The main reason is that Coda's kernel module does tell us about individual read and write operations. Once we return the handle to the cached file, the kernel expects to be able to do anything it wants.
Ofcourse with some effort it would be possible to change the kernel-venus protocol systems, but there are other reasons as well...
Intercepting each individual read and write operation would cause significant overhead. Not only would we need a context switch between the application and the Coda cache manager, we would end up copying the same data several times. Also simply hooking into the read and write operations doesn't see accesses to an mmap'ed file. For those we'd have to intercept read and write operations on a page-by-page basis (readpage/writepage) which introduces more overhead because we need an upcall for every 4KB of data and it introduces the possibility of a pretty serious deadlock in the kernel.
A deadlock? Yes, consider a system that is quite low on memory, most of the Coda userspace has been swapped or paged out. Now somewhere some process needs a page, but nothing is easily available, this causes the kernel to try to flush dirty pages to disk, so it calls writepage for dirty pages. But if this writepage happens to be for a Coda file there are several places that also might need memory pages. We allocate some memory for the upcall message, then when venus wakes up it might need to page in some code pages, or it might need to pull data structures from swap, and finally Coda needs to write the page to the actual container file, which requires allocation. All of these places where we might need a page will then block waiting for the dirty page writeout operation to complete.

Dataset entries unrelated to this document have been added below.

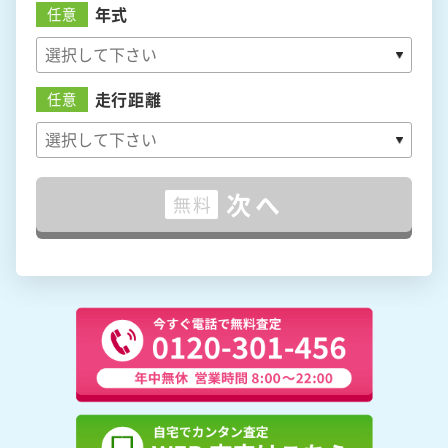
年式
任意
走行距離
任意
次へ
無料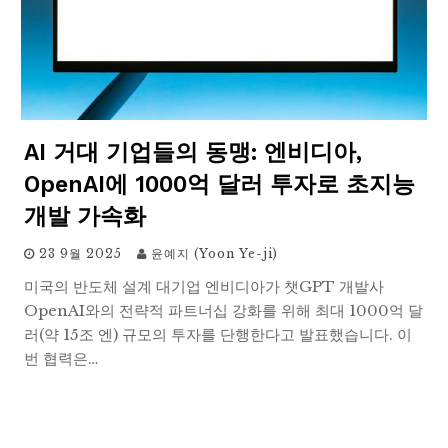
AI 거대 기업들의 동맹: 엔비디아,
OpenAI에 1000억 달러 투자로 초지능
개발 가속화
23 9월 2025
윤예지 (Yoon Ye-ji)
미국의 반도체 설계 대기업 엔비디아가 챗GPT 개발사
OpenAI와의 전략적 파트너십 강화를 위해 최대 1000억 달
러(약 15조 엔) 규모의 투자를 단행한다고 발표했습니다. 이
번 협력은…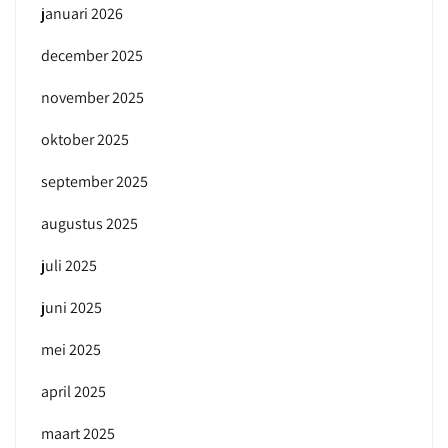
januari 2026
december 2025
november 2025
oktober 2025
september 2025
augustus 2025
juli 2025
juni 2025
mei 2025
april 2025
maart 2025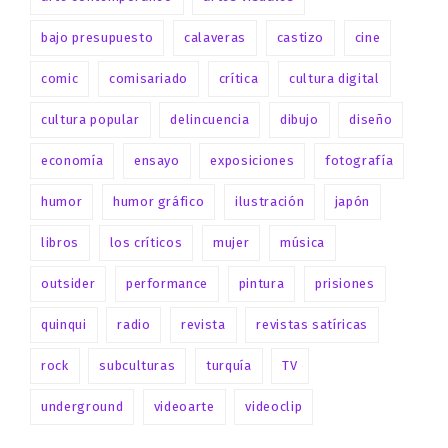
bajo presupuesto
calaveras
castizo
cine
comic
comisariado
crítica
cultura digital
cultura popular
delincuencia
dibujo
diseño
economía
ensayo
exposiciones
fotografía
humor
humor gráfico
ilustración
japón
libros
los críticos
mujer
música
outsider
performance
pintura
prisiones
quinqui
radio
revista
revistas satíricas
rock
subculturas
turquía
TV
underground
videoarte
videoclip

But that one is waiting for an answer from us.
Ofcourse we can limit Coda's functionality by simply denying shared/writeable mmaps to avoid such a deadlock situation, this is what the FUSE developers have done.
With fat pipes that have a high latency it is more efficient to stream a whole file, than to fetch individual blocks. Ofcourse the existing SFTP implementation doesn't necessarily stream very well and has a lot of overhead since it deals with 1KB packets in userspace, we want want to eventually replace it to something that uses either TCP and sendfile or a reliable dategram protocol like SCTP.
If we have a 100KB/s link with a 200ms RTT, we could have moved another 20KB of data in the time it takes us to make a single rpc for the next block. The kernel does some readahead which fills in the gaps, but with a 4KB pagesize, we would need 5 concurrent read requests on the wire to fill this particular pipe when we make rpcs on a block-by-block basis. And networks are getting faster while geographical distances stay the same. So the 100ms latency between here and europe will most likely stay around that value, while the available bandwidth will steadily increase. In the end, when we have Gb/s across the atlantic, it will be much more efficient to fetch a whole ISO image at once than to request the thousands of individual blocks which would probably still take several hours.
There are few possibly optimizations that I actually do consider valuable, for instance we shouldn't bother fetching a file if the process set the O_TRUNCATE flag on open. And possibly give early access to the parts that have already arrived while the file is still being fetched. But such early access does add a lot of complexity to the kernel module and requires some thinking on what to do when the application expects non-blocking operation on reads and writes, although I guess the kernel already doesn't give non-blocking guarantees for local disk files anyways. Or what to do if some application opens a lot of files just to look at the first couple of bytes of each file, etc.